Original topic: tidb 无法限制住内存
Version: TiDB 4.0.12
Background:
Currently, TiDB is deployed together with other databases. The memory parameter for the TiDB server is set to server-memory-quota 24GB, and the maximum memory parameter for a single SQL query is set to tidb_mem_quota_query 1GB. It has been running smoothly with memory usage not exceeding 10GB. However, suddenly on January 18th from 18:20 to 18:35, the memory usage spiked to nearly 200GB, causing the entire machine to crash and affecting other database services.
Monitoring during that period:

Slow log information during that period:
The tidb.log contains expensive_query entries. I randomly checked some SQL queries [mem_max=“5738940926 Bytes (5.34 GB)”].
My questions:
Why did the TiDB server instance memory usage reach 200GB even though I set the memory limit parameter to 24GB? Also, why did the log show SQL queries exceeding the 1GB memory limit despite setting the maximum memory for a single SQL query?
The memory statistics in this area don’t seem to be very accurate for some hash joins and such. It feels like this is the reason…

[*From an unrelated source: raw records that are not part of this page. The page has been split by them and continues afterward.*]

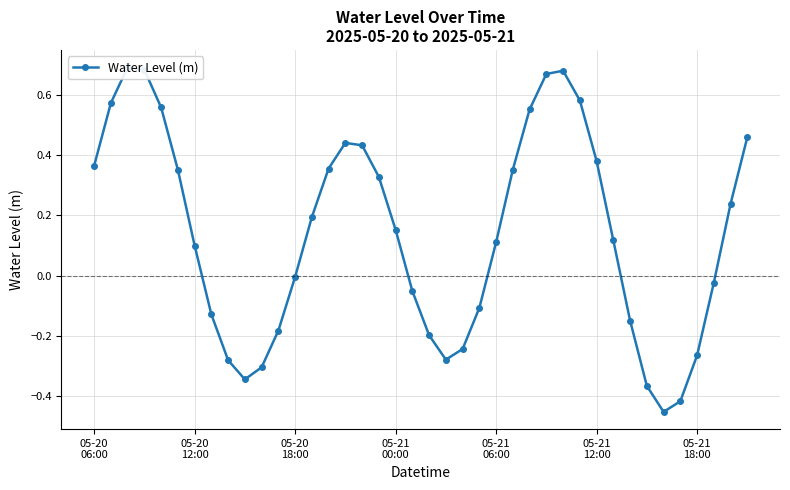

Reading left to right, extract all data points from this chart.

0.4	0.6	0.7	0.7	0.6	0.4	0.1	-0.1	-0.3	-0.3	-0.3	-0.2	-0.0	0.2	0.4	0.4	0.4	0.3	0.2	-0.1	-0.2	-0.3	-0.2	-0.1	0.1	0.4	0.6	0.7	0.7	0.6	0.4	0.1	-0.1	-0.4	-0.5	-0.4	-0.3	-0.0	0.2	0.5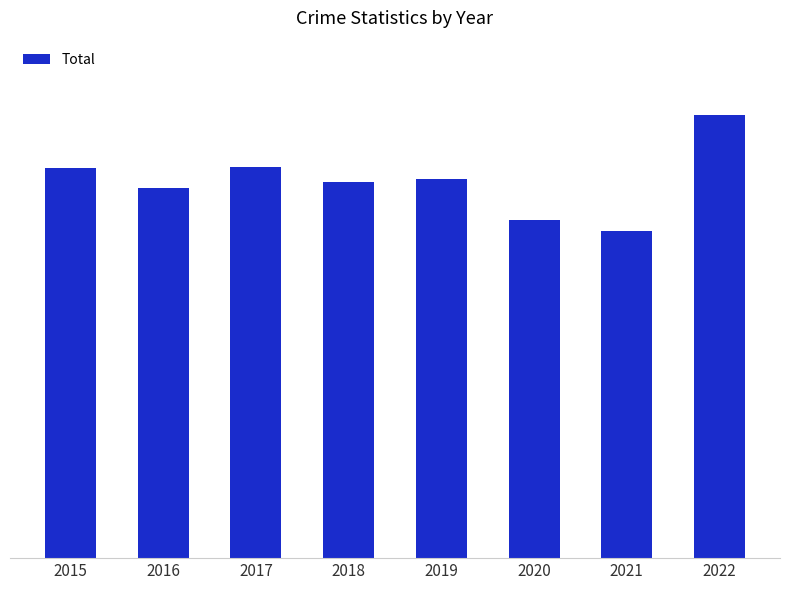

Does the chart contain any negative values?

No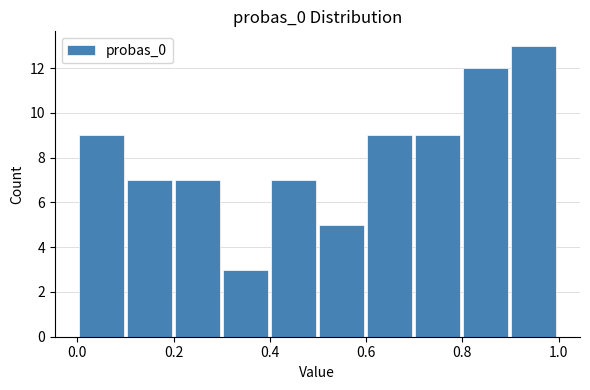

Which range on the x-axis has the tallest bar?

0.9 to 1.0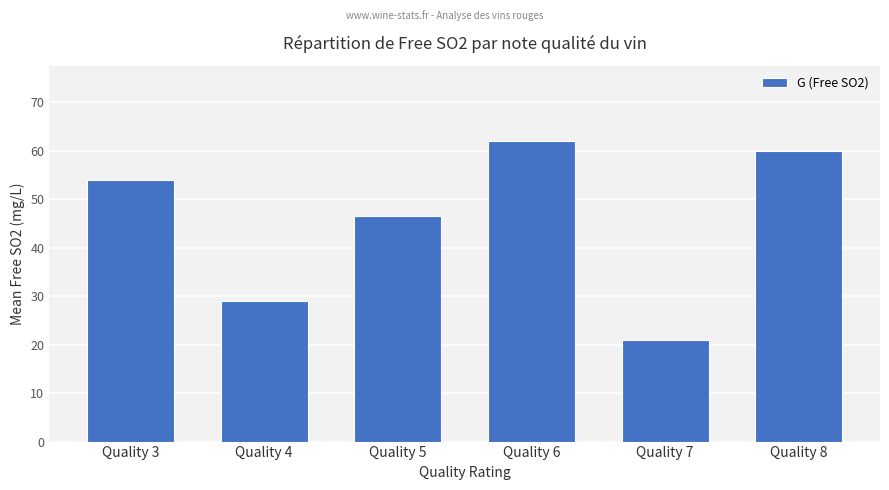

What is the minimum value shown in the chart?

21.0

Also, since your deployment is a mixed deployment, first check the memory usage of each component to confirm whether the high memory usage of the tidb-server is causing the issue.
Confirmed that it is occupied by the TiDB component.

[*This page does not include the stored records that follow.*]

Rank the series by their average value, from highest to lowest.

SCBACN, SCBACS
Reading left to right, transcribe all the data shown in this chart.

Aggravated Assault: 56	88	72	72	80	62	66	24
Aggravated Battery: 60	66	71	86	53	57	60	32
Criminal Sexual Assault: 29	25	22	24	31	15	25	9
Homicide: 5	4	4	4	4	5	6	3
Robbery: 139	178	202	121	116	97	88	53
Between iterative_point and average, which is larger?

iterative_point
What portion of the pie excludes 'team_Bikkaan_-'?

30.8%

How to solve this? How to upgrade the version?
Or are there any other ways to limit the memory usage of the TiDB server?
It feels like the version is relatively low. You might want to consider trying to upgrade the version.
After looking at some cases, it should not be caused by the TiDB version. Some people have encountered it in version 5.x as well. It is possible that some large queries can bypass the tidb_mem_quota_query parameter settings.

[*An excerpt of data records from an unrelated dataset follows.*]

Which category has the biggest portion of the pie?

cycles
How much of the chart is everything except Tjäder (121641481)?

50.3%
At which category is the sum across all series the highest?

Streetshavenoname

If deploying in a mixed environment, it is recommended to bind TiDB using NUMA, at least to avoid affecting other components.
The tidb_server_memory_limit
parameter in TiDB version 6.5 seems to address the OOM issue of the TiDB server.
The official documentation states:
System Variables | PingCAP Documentation Center
The official documentation also includes troubleshooting methods for TiDB OOM issues:
TiDB OOM Troubleshooting | PingCAP Documentation Center
You can check if it is useful for you.
Yes, the lower version is preparing to bind the core.
Follow the latest live broadcast explanation
This topic was automatically closed 60 days after the last reply. New replies are no longer allowed.